== TASK MATERIAL
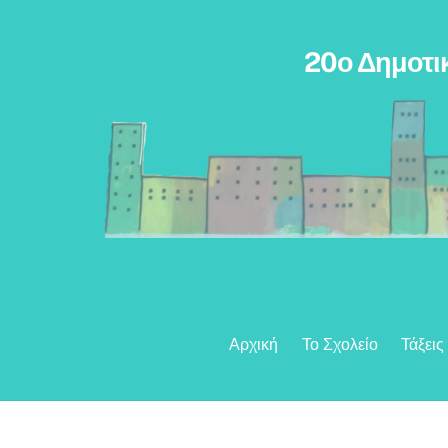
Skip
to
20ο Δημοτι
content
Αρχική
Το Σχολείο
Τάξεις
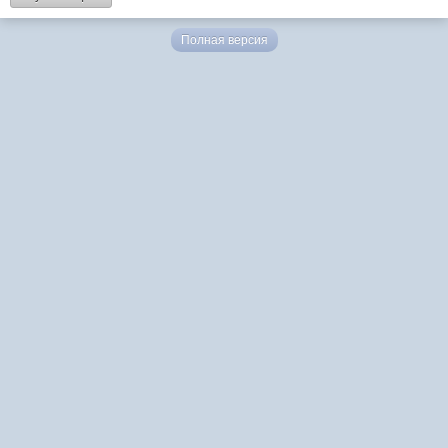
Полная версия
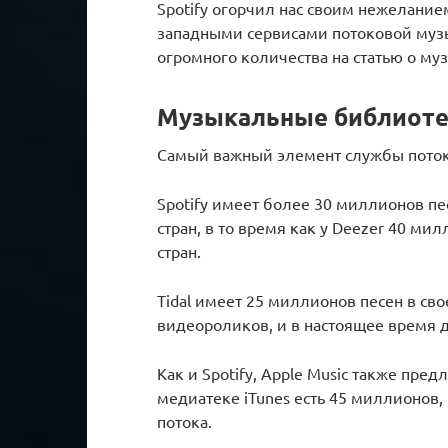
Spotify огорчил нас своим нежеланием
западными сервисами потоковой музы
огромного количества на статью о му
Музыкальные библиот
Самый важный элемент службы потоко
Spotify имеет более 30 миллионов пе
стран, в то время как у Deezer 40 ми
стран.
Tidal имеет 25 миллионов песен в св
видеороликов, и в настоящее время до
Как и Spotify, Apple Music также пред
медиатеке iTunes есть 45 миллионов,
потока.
====
== TASK MATERIAL
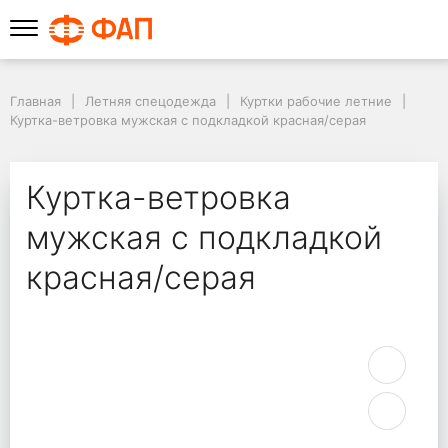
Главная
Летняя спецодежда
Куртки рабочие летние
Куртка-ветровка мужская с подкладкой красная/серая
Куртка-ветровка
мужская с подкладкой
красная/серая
====
== TASK MATERIAL
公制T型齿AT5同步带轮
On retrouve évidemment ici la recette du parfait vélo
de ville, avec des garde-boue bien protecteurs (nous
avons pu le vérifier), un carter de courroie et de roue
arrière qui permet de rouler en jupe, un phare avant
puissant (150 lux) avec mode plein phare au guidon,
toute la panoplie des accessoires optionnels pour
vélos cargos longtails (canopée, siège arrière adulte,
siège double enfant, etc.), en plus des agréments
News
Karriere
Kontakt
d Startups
====
WHAT YOU HAVE TO DO:
List each line of the entries that holds the string "Куртка".

RESULT FOR THIS EXERCISE:
Куртка-ветровка мужская с подкладкой красная/серая
Куртка-ветровка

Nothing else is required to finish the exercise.